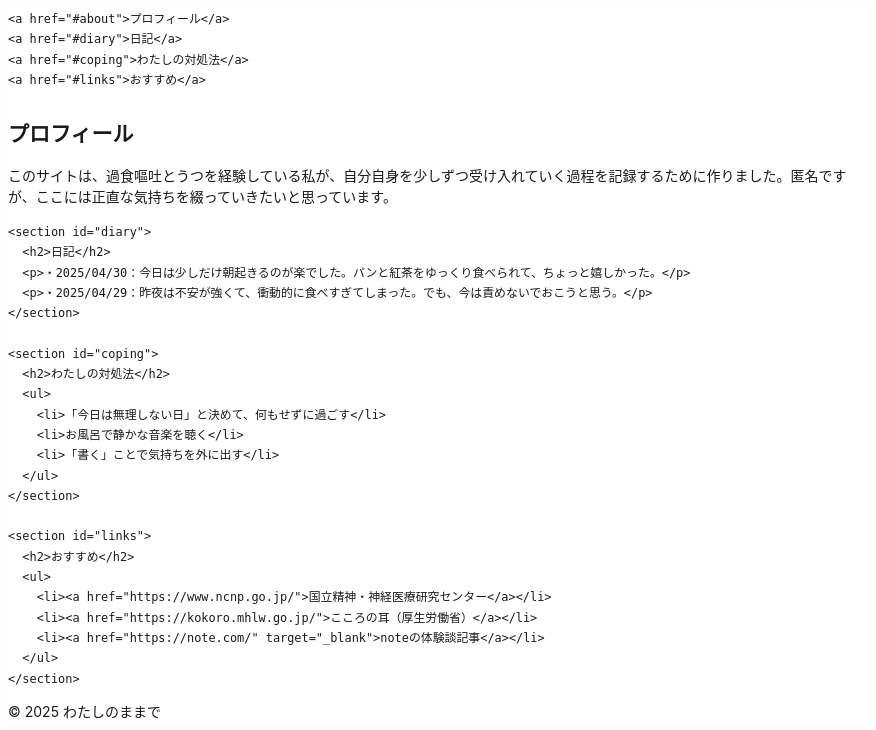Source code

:     <a href="#about">プロフィール</a>
    <a href="#diary">日記</a>
    <a href="#coping">わたしの対処法</a>
    <a href="#links">おすすめ</a>
  </nav>
  <main>
    <section id="about">
      <h2>プロフィール</h2>
      <p>このサイトは、過食嘔吐とうつを経験している私が、自分自身を少しずつ受け入れていく過程を記録するために作りました。匿名ですが、ここには正直な気持ちを綴っていきたいと思っています。</p>
    </section>

    <section id="diary">
      <h2>日記</h2>
      <p>・2025/04/30：今日は少しだけ朝起きるのが楽でした。パンと紅茶をゆっくり食べられて、ちょっと嬉しかった。</p>
      <p>・2025/04/29：昨夜は不安が強くて、衝動的に食べすぎてしまった。でも、今は責めないでおこうと思う。</p>
    </section>

    <section id="coping">
      <h2>わたしの対処法</h2>
      <ul>
        <li>「今日は無理しない日」と決めて、何もせずに過ごす</li>
        <li>お風呂で静かな音楽を聴く</li>
        <li>「書く」ことで気持ちを外に出す</li>
      </ul>
    </section>

    <section id="links">
      <h2>おすすめ</h2>
      <ul>
        <li><a href="https://www.ncnp.go.jp/">国立精神・神経医療研究センター</a></li>
        <li><a href="https://kokoro.mhlw.go.jp/">こころの耳（厚生労働省）</a></li>
        <li><a href="https://note.com/" target="_blank">noteの体験談記事</a></li>
      </ul>
    </section>
  </main>
  <footer>
    <p>&copy; 2025 わたしのままで</p>
  </footer>
</body>
</html>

****

--- What is being asked ---
State the number of lines in the items above that contain the string "href", treating uppercase and lowercase letters as different. Give only the number.

--- Reply to the task ---
7